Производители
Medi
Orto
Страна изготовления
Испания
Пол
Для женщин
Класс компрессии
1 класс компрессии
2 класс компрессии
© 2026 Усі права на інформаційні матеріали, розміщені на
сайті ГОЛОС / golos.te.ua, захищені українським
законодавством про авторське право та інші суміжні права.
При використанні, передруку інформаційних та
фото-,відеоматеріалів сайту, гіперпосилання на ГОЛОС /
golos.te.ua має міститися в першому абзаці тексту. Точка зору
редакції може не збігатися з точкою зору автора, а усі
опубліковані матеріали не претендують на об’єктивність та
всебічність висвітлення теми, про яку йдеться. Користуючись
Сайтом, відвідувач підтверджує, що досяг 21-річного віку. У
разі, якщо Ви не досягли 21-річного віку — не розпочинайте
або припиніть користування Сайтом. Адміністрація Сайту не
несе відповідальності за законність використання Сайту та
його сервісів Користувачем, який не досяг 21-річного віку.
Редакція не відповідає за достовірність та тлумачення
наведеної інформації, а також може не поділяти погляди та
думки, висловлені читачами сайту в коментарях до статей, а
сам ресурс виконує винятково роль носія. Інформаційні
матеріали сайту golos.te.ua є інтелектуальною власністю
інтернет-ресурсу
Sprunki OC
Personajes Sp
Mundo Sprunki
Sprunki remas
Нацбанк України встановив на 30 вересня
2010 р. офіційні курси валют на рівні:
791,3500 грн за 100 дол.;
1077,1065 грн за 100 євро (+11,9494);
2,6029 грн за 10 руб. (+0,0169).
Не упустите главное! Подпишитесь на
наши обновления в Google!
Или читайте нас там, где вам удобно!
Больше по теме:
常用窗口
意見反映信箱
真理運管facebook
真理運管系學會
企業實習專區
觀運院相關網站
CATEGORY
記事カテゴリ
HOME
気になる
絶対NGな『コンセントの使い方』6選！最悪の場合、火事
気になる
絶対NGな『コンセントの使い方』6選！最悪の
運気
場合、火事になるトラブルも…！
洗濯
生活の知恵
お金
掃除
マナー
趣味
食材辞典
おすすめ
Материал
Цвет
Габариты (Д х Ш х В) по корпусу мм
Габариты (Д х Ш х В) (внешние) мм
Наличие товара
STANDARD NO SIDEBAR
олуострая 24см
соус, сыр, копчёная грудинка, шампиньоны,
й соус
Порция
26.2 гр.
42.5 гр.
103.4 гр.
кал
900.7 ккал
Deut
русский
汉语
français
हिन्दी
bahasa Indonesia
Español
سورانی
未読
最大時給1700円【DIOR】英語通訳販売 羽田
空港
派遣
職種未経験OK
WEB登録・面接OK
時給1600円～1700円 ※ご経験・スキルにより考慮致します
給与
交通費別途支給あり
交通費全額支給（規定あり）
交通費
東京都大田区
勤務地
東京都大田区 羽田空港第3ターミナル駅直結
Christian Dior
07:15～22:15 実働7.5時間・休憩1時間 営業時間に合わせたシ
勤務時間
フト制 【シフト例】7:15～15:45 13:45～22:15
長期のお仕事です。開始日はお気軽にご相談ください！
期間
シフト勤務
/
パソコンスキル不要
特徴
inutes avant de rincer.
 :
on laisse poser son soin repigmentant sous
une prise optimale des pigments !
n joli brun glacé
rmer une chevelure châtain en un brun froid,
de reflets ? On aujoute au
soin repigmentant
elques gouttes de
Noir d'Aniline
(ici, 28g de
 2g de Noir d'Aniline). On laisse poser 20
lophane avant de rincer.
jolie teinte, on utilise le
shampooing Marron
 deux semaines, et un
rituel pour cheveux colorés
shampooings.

====

*What you need to do:* Exactly reproduce the material above.

*Result:*
Производители
Medi
Orto
Страна изготовления
Испания
Пол
Для женщин
Класс компрессии
1 класс компрессии
2 класс компрессии
© 2026 Усі права на інформаційні матеріали, розміщені на
сайті ГОЛОС / golos.te.ua, захищені українським
законодавством про авторське право та інші суміжні права.
При використанні, передруку інформаційних та
фото-,відеоматеріалів сайту, гіперпосилання на ГОЛОС /
golos.te.ua має міститися в першому абзаці тексту. Точка зору
редакції може не збігатися з точкою зору автора, а усі
опубліковані матеріали не претендують на об’єктивність та
всебічність висвітлення теми, про яку йдеться. Користуючись
Сайтом, відвідувач підтверджує, що досяг 21-річного віку. У
разі, якщо Ви не досягли 21-річного віку — не розпочинайте
або припиніть користування Сайтом. Адміністрація Сайту не
несе відповідальності за законність використання Сайту та
його сервісів Користувачем, який не досяг 21-річного віку.
Редакція не відповідає за достовірність та тлумачення
наведеної інформації, а також може не поділяти погляди та
думки, висловлені читачами сайту в коментарях до статей, а
сам ресурс виконує винятково роль носія. Інформаційні
матеріали сайту golos.te.ua є інтелектуальною власністю
інтернет-ресурсу
Sprunki OC
Personajes Sp
Mundo Sprunki
Sprunki remas
Нацбанк України встановив на 30 вересня
2010 р. офіційні курси валют на рівні:
791,3500 грн за 100 дол.;
1077,1065 грн за 100 євро (+11,9494);
2,6029 грн за 10 руб. (+0,0169).
Не упустите главное! Подпишитесь на
наши обновления в Google!
Или читайте нас там, где вам удобно!
Больше по теме:
常用窗口
意見反映信箱
真理運管facebook
真理運管系學會
企業實習專區
觀運院相關網站
CATEGORY
記事カテゴリ
HOME
気になる
絶対NGな『コンセントの使い方』6選！最悪の場合、火事
気になる
絶対NGな『コンセントの使い方』6選！最悪の
運気
場合、火事になるトラブルも…！
洗濯
生活の知恵
お金
掃除
マナー
趣味
食材辞典
おすすめ
Материал
Цвет
Габариты (Д х Ш х В) по корпусу мм
Габариты (Д х Ш х В) (внешние) мм
Наличие товара
STANDARD NO SIDEBAR
олуострая 24см
соус, сыр, копчёная грудинка, шампиньоны,
й соус
Порция
26.2 гр.
42.5 гр.
103.4 гр.
кал
900.7 ккал
Deut
русский
汉语
français
हिन्दी
bahasa Indonesia
Español
سورانی
未読
最大時給1700円【DIOR】英語通訳販売 羽田
空港
派遣
職種未経験OK
WEB登録・面接OK
時給1600円～1700円 ※ご経験・スキルにより考慮致します
給与
交通費別途支給あり
交通費全額支給（規定あり）
交通費
東京都大田区
勤務地
東京都大田区 羽田空港第3ターミナル駅直結
Christian Dior
07:15～22:15 実働7.5時間・休憩1時間 営業時間に合わせたシ
勤務時間
フト制 【シフト例】7:15～15:45 13:45～22:15
長期のお仕事です。開始日はお気軽にご相談ください！
期間
シフト勤務
/
パソコンスキル不要
特徴
inutes avant de rincer.
 :
on laisse poser son soin repigmentant sous
une prise optimale des pigments !
n joli brun glacé
rmer une chevelure châtain en un brun froid,
de reflets ? On aujoute au
soin repigmentant
elques gouttes de
Noir d'Aniline
(ici, 28g de
 2g de Noir d'Aniline). On laisse poser 20
lophane avant de rincer.
jolie teinte, on utilise le
shampooing Marron
 deux semaines, et un
rituel pour cheveux colorés
shampooings.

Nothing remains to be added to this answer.